Problem details: Retype the passage from the decision notice below, starting with "NOTICE: This Recommended" and going on through "Reg. 6614 (1998).", without changing any wording or punctuation.

Source passage:
┄┄┄┄┄┄

NOTICE: This Recommended Decision and Order will automatically become the final order of the Secretary unless, pursuant to 29 C.F.R. § 24.8, a petition for review is timely filed with the Administrative Review Board, U.S. Department of Labor, Room S-4309, Frances Perkins Building, 200 Constitution Avenue, N.W., Washington, D.C. 20210. Such a petition for review is timely filed with the Administrative Review Board within ten (10) business days of the date of this Recommended Decision and/or order, and shall be served on all parties and on the Chief Administrative Law Judge. See 29 C.F.R. §§ 24.8 and 24.9, as amended by 63 Fed. Reg. 6614 (1998).

[ENDNOTES]

1 Complainant's reliance on the Resource Conservation and Recovery Act of 1976, specifically, 42 U.S.C. § 6991, appears to be misplaced. The Resource Conservation and Recovery Act, more commonly known as the Solid Waste Disposal Act, clearly provides that the United States is a "person" within the meaning of the employee protection provision of such Act, 42 U.S.C. § 6971. Complainant has not sought a remedy under the Solid Waste Disposal Act in this case and therefore, the sovereign immunity waived in that statute is not applicable in the present matter.

┄┄┄┄┄┄

Supplied records:

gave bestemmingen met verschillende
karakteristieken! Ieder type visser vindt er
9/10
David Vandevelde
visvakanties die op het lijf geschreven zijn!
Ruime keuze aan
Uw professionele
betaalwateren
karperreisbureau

┄┄┄┄┄┄

Solution to this task:
NOTICE: This Recommended Decision and Order will automatically become the final order of the Secretary unless, pursuant to 29 C.F.R. § 24.8, a petition for review is timely filed with the Administrative Review Board, U.S. Department of Labor, Room S-4309, Frances Perkins Building, 200 Constitution Avenue, N.W., Washington, D.C. 20210. Such a petition for review is timely filed with the Administrative Review Board within ten (10) business days of the date of this Recommended Decision and/or order, and shall be served on all parties and on the Chief Administrative Law Judge. See 29 C.F.R. §§ 24.8 and 24.9, as amended by 63 Fed. Reg. 6614 (1998).